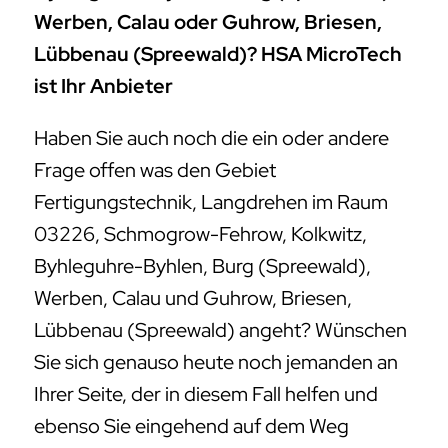
Werben, Calau oder Guhrow, Briesen,
Lübbenau (Spreewald)? HSA MicroTech
ist Ihr Anbieter
Haben Sie auch noch die ein oder andere
Frage offen was den Gebiet
Fertigungstechnik, Langdrehen im Raum
03226, Schmogrow-Fehrow, Kolkwitz,
Byhleguhre-Byhlen, Burg (Spreewald),
Werben, Calau und Guhrow, Briesen,
Lübbenau (Spreewald) angeht? Wünschen
Sie sich genauso heute noch jemanden an
Ihrer Seite, der in diesem Fall helfen und
ebenso Sie eingehend auf dem Weg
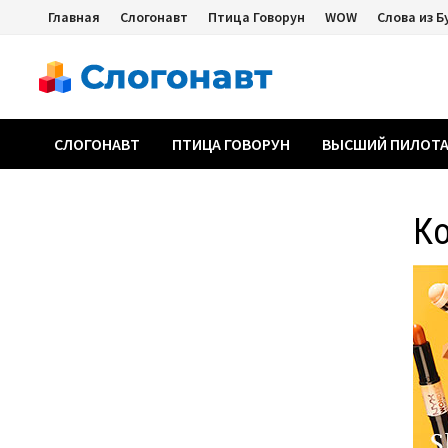
Перейти
Главная
Слогонавт
Птица Говорун
WOW
Слова из Б
к
содержимому
СЛОГОНАВТ
ПТИЦА ГОВОРУН
ВЫСШИЙ ПИЛОТ
К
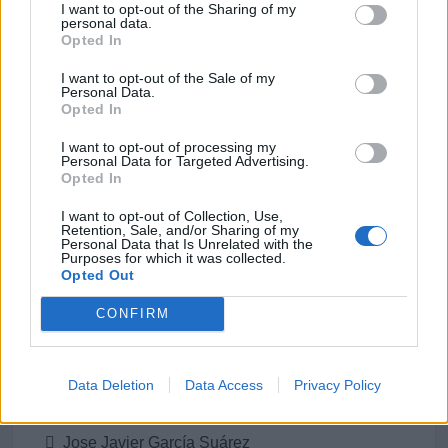
I want to opt-out of the Sharing of my
Teléfono: 915 000 965
personal data.
Opted In
CASINTRA Bilbao
I want to opt-out of the Sale of my
Personal Data.
Calle Gordoniz, 44, 2ª planta Dpto 7
Opted In
Teléfono: 944 109 290 / 944 221 380
I want to opt-out of processing my
Personal Data for Targeted Advertising.
Opted In
I want to opt-out of Collection, Use,
Retention, Sale, and/or Sharing of my
Datos
Personal Data that Is Unrelated with the
Purposes for which it was collected.
Opted Out
Presidente:
Francisco Javier Alvarez Rodríguez
CONFIRM
Dtor. Comercial - Basculantes:
José María Hevia Rivero
Data Deletion
Data Access
Privacy Policy
Dtr.Comercial Nacional e Internacional:
Jose Javier García Suárez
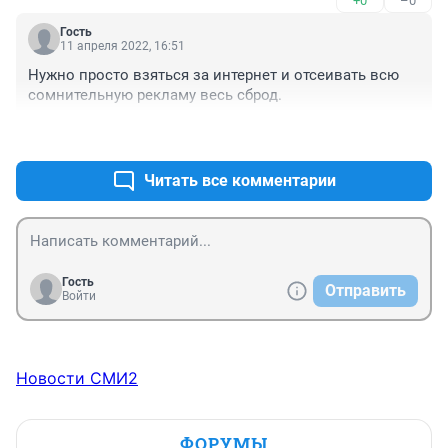
+0
–0
отсюда и плачевный результат.
Гость
11 апреля 2022, 16:51
Нужно просто взяться за интернет и отсеивать всю 
сомнительную рекламу весь сброд.
+0
–0
Читать все комментарии
Гость
Отправить
Войти
Новости СМИ2
ФОРУМЫ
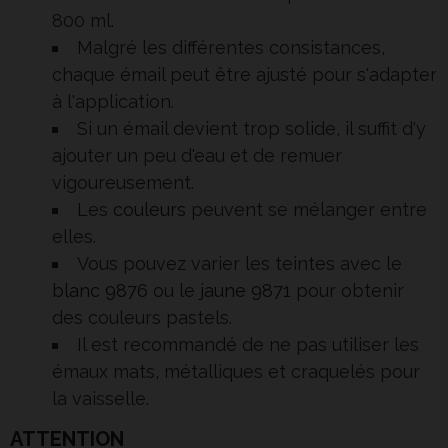
800 ml.
Malgré les différentes consistances,
chaque émail peut être ajusté pour s'adapter
à l'application.
Si un émail devient trop solide, il suffit d'y
ajouter un peu d'eau et de remuer
vigoureusement.
Les
couleurs
peuvent se mélanger entre
elles.
Vous pouvez varier les teintes avec le
blanc 9876
ou le
jaune 9871
pour obtenir
des couleurs pastels.
Il est recommandé de ne pas utiliser les
émaux mats, métalliques et craquelés pour
la vaisselle.
ATTENTION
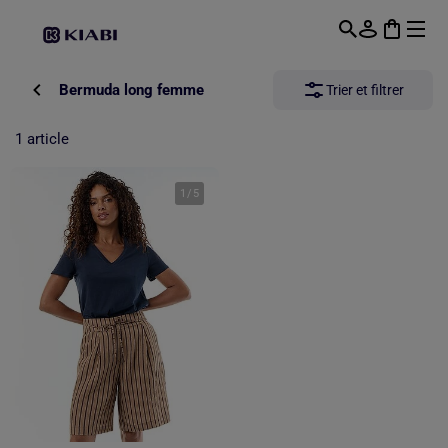
Passer au contenu principal
Bermuda long femme
Trier et filtrer
1 article
1
/
5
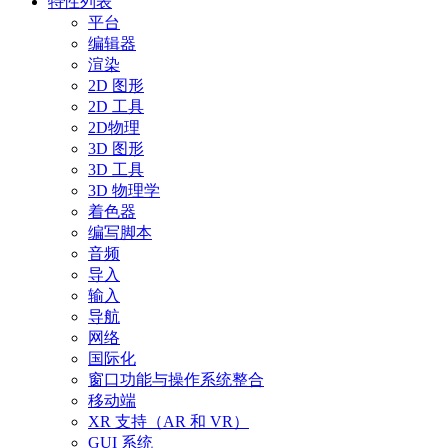
特性列表
平台
编辑器
渲染
2D 图形
2D 工具
2D物理
3D 图形
3D 工具
3D 物理学
着色器
编写脚本
音频
导入
输入
导航
网络
国际化
窗口功能与操作系统整合
移动端
XR 支持（AR 和 VR）
GUI 系统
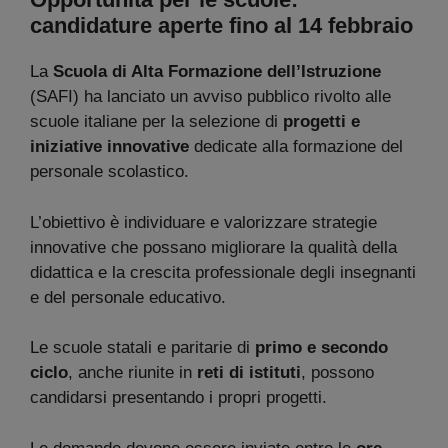
candidature aperte fino al 14 febbraio
La
Scuola di Alta Formazione dell’Istruzione
(SAFI) ha lanciato un avviso pubblico rivolto alle
scuole italiane per la selezione di
progetti e
iniziative innovative
dedicate alla formazione del
personale scolastico.
L’obiettivo è individuare e valorizzare strategie
innovative che possano migliorare la qualità della
didattica e la crescita professionale degli insegnanti
e del personale educativo.
Le scuole statali e paritarie di
primo e secondo
ciclo
, anche riunite in
reti di istituti
, possono
candidarsi presentando i propri progetti.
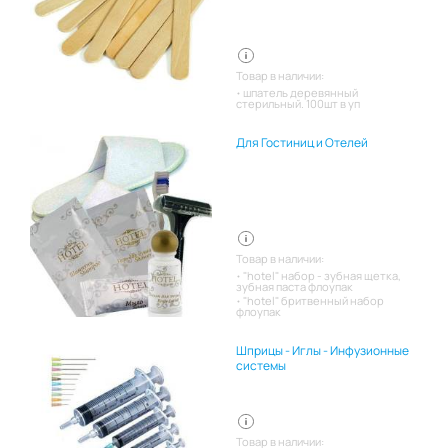
Товар в наличии:
шпатель деревянный
стерильный. 100шт в уп
Для Гостиниц и Отелей
Товар в наличии:
"hotel" набор - зубная щетка,
зубная паста флоупак
"hotel" бритвенный набор
флоупак
Шприцы - Иглы - Инфузионные
системы
Товар в наличии:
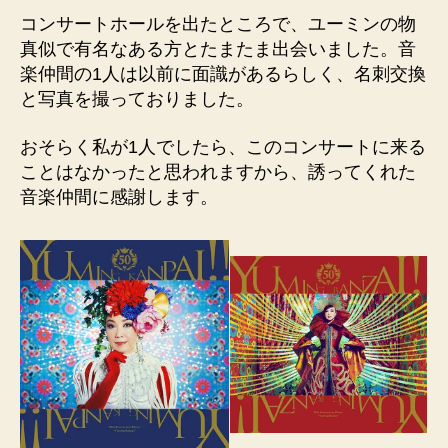
コンサートホールを出たところで、ユーミンの物
真似で有名なある方とたまたま出会いました。音
楽仲間の1人は以前に面識があるらしく、名刺交換
と写真を撮っておりました。
おそらく私が1人でしたら、このコンサートに来る
ことはなかったと思われますから、誘ってくれた
音楽仲間に感謝します。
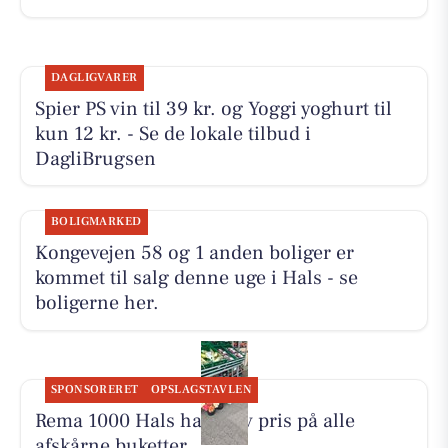
DAGLIGVARER
Spier PS vin til 39 kr. og Yoggi yoghurt til
kun 12 kr. - Se de lokale tilbud i
DagliBrugsen
BOLIGMARKED
Kongevejen 58 og 1 anden boliger er
kommet til salg denne uge i Hals - se
boligerne her.
SPONSORERET
OPSLAGSTAVLEN
Rema 1000 Hals har halv pris på alle
afskårne buketter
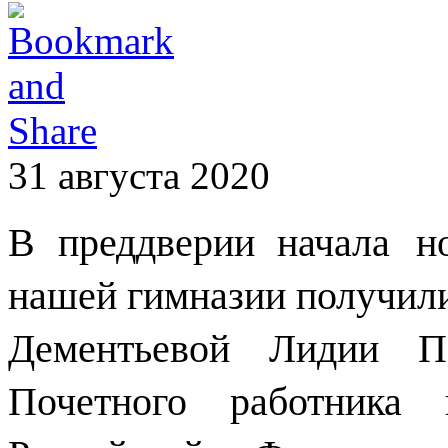
31 августа 2020
В преддверии начала
н
нашей гимназии пол
учил
Деме
нтьевой
Лидии
Па
Почетного работника 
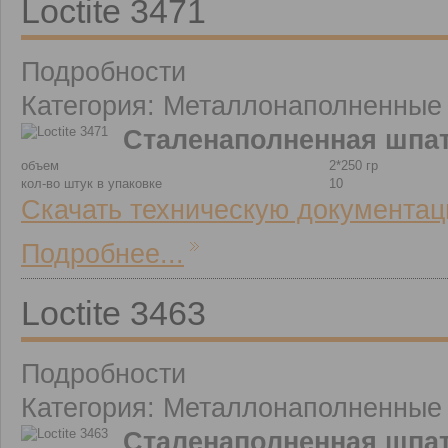
Loctite 3471
Подробности
Категория: Металлонаполненные
Сталенаполненная шпа
объем
2*250 гр
кол-во штук в упаковке
10
Скачать техническую документац
Подробнее...
Loctite 3463
Подробности
Категория: Металлонаполненные
Сталенаполненная шпат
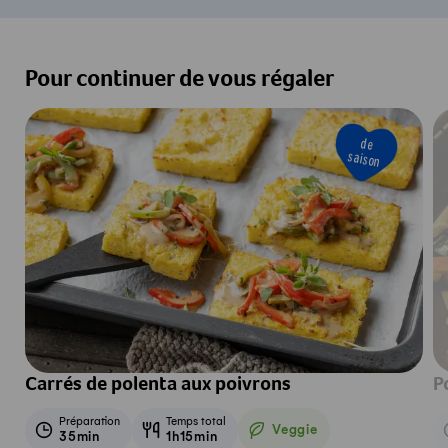
Pour continuer de vous régaler
de
saison
Carrés de polenta aux poivrons
P
Préparation
Temps total
Veggie
35min
1h15min
Veggie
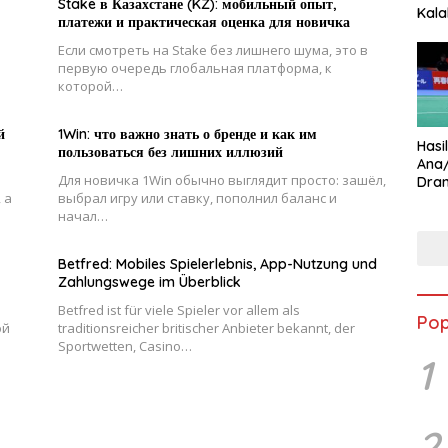
Stake в Казахстане (KZ): мобильный опыт,
Kala
платежи и практическая оценка для новичка
Star
Если смотреть на Stake без лишнего шума, это в
первую очередь глобальная платформа, к
которой…
й
1Win: что важно знать о бренде и как им
Hasi
пользоваться без лишних иллюзий
Ana
Для новичка 1Win обычно выглядит просто: зашёл,
Dram
 а
выбрал игру или ставку, пополнил баланс и
Ungg
начал…
Betfred: Mobiles Spielerlebnis, App-Nutzung und
Zahlungswege im Überblick
Betfred ist für viele Spieler vor allem als
Pop
ой
traditionsreicher britischer Anbieter bekannt, der
Sportwetten, Casino…
1
2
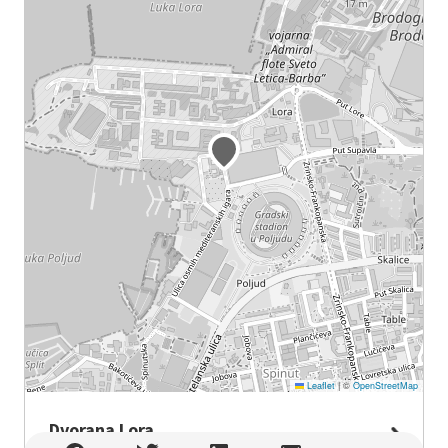
Leaflet
|
©
OpenStreetMap
Dvorana Lora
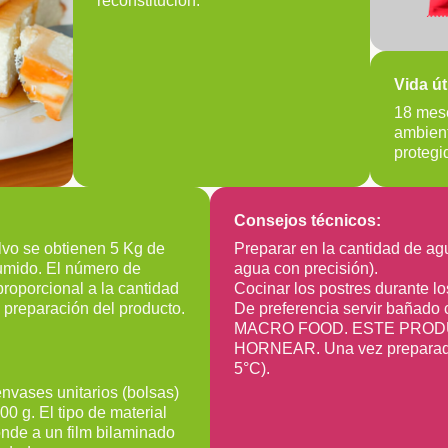
reconstitución.
Vida úti
18 mes
ambient
protegi
Consejos técnicos:
lvo se obtienen 5 Kg de
Preparar en la cantidad de a
sumido. El número de
agua con precisión).
roporcional a la cantidad
Cocinar los postres durante 
e preparación del producto.
De preferencia servir bañado
MACRO FOOD. ESTE PROD
HORNEAR. Una vez preparado 
5°C).
nvases unitarios (bolsas)
0 g. El tipo de material
nde a un film bilaminado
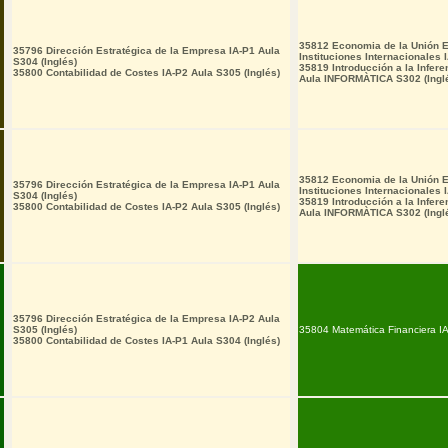
35812 Economia de la Unión E
35796 Dirección Estratégica de la Empresa IA-P1 Aula
Instituciones Internacionales 
S304 (Inglés)
35819 Introducción a la Infere
35800 Contabilidad de Costes IA-P2 Aula S305 (Inglés)
Aula INFORMÀTICA S302 (Ingl
35812 Economia de la Unión E
35796 Dirección Estratégica de la Empresa IA-P1 Aula
Instituciones Internacionales 
S304 (Inglés)
35819 Introducción a la Infere
35800 Contabilidad de Costes IA-P2 Aula S305 (Inglés)
Aula INFORMÀTICA S302 (Ingl
35796 Dirección Estratégica de la Empresa IA-P2 Aula
S305 (Inglés)
35804 Matemática Financiera IA
35800 Contabilidad de Costes IA-P1 Aula S304 (Inglés)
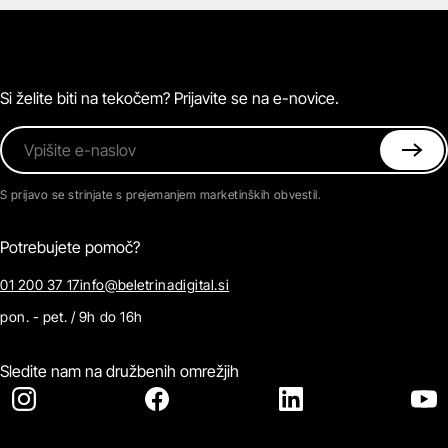
Zvočne knjige
O Beletrini Digital
Podkasti
Naročnine
Magazin
Pogosta vprašanja
Kontaktirajte nas
Si želite biti na tekočem? Prijavite se na e-novice.
Vpišite e-naslov
S prijavo se strinjate s prejemanjem marketinških obvestil.
Potrebujete pomoč?
01 200 37 17
info@beletrinadigital.si
pon. - pet. / 9h do 16h
Sledite nam na družbenih omrežjih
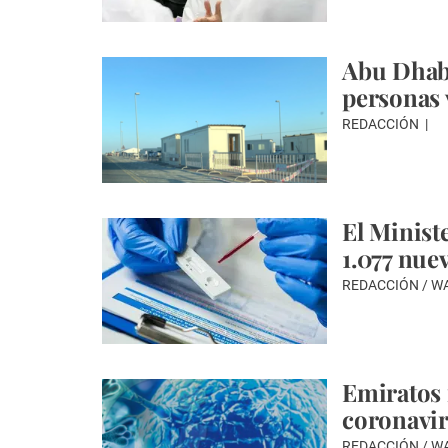
Abu Dhabi
personas 
REDACCIÓN
El Minist
1.077 nue
REDACCIÓN / 
Emiratos 
coronavir
REDACCIÓN / 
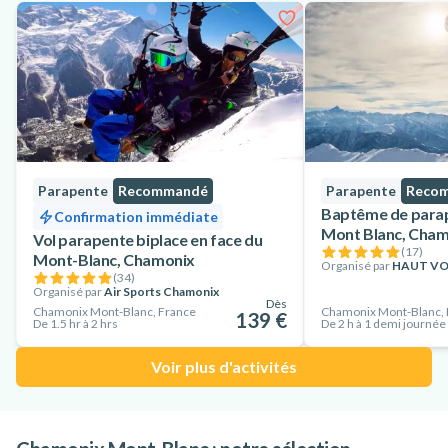
Parapente
Recommandé
Parapente
Reco
Baptême de parap
Confirmation immédiate
Mont Blanc, Cha
Vol parapente biplace en face du
(
17
)
Mont-Blanc, Chamonix
Organisé par
HAUT VO
(
34
)
Organisé par
Air Sports Chamonix
Dès
Chamonix Mont-Blanc, France
Chamonix Mont-Blanc, 
139 €
De 1.5 hr à 2 hrs
De 2 h à 1 demi journée
Voir plus d'activités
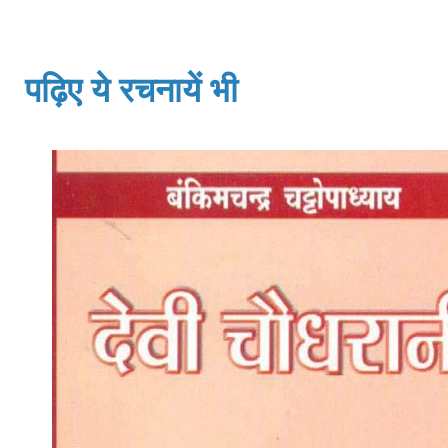
पढ़िए ये रचनायें भी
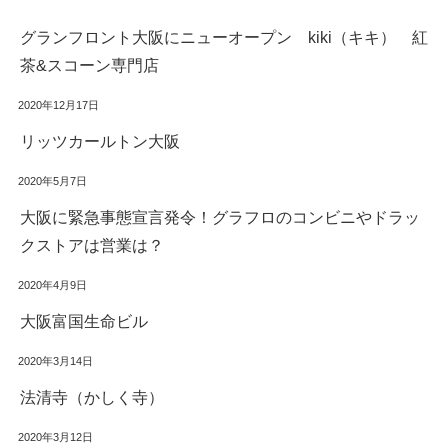
グランフロント大阪にニューオープン kiki（キキ） 紅
茶&スコーン専門店
2020年12月17日
リッツカールトン大阪
2020年5月7日
大阪に緊急事態宣言発令！グラフロのコンビニやドラッ
クストアは営業は？
2020年4月9日
大阪富国生命ビル
2020年3月14日
法清寺（かしく寺）
2020年3月12日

○ ○ ○ ○ ○ ○ ○

- WORK REQUIRED
Output exactly the span of lines from the top of the listing through the line holding "CASINTRA Bilbao", and leave every picture out.

- TASK SOLUTION
Werben, Calau oder Guhrow, Briesen,
Lübbenau (Spreewald)? HSA MicroTech
ist Ihr Anbieter
Haben Sie auch noch die ein oder andere
Frage offen was den Gebiet
Fertigungstechnik, Langdrehen im Raum
03226, Schmogrow-Fehrow, Kolkwitz,
Byhleguhre-Byhlen, Burg (Spreewald),
Werben, Calau und Guhrow, Briesen,
Lübbenau (Spreewald) angeht? Wünschen
Sie sich genauso heute noch jemanden an
Ihrer Seite, der in diesem Fall helfen und
ebenso Sie eingehend auf dem Weg
Перейти
Главная
Слогонавт
Птица Говорун
WOW
Слова из Б
к
содержимому
СЛОГОНАВТ
ПТИЦА ГОВОРУН
ВЫСШИЙ ПИЛОТ
К
I want to opt-out of the Sharing of my
Teléfono: 915 000 965
personal data.
Opted In
CASINTRA Bilbao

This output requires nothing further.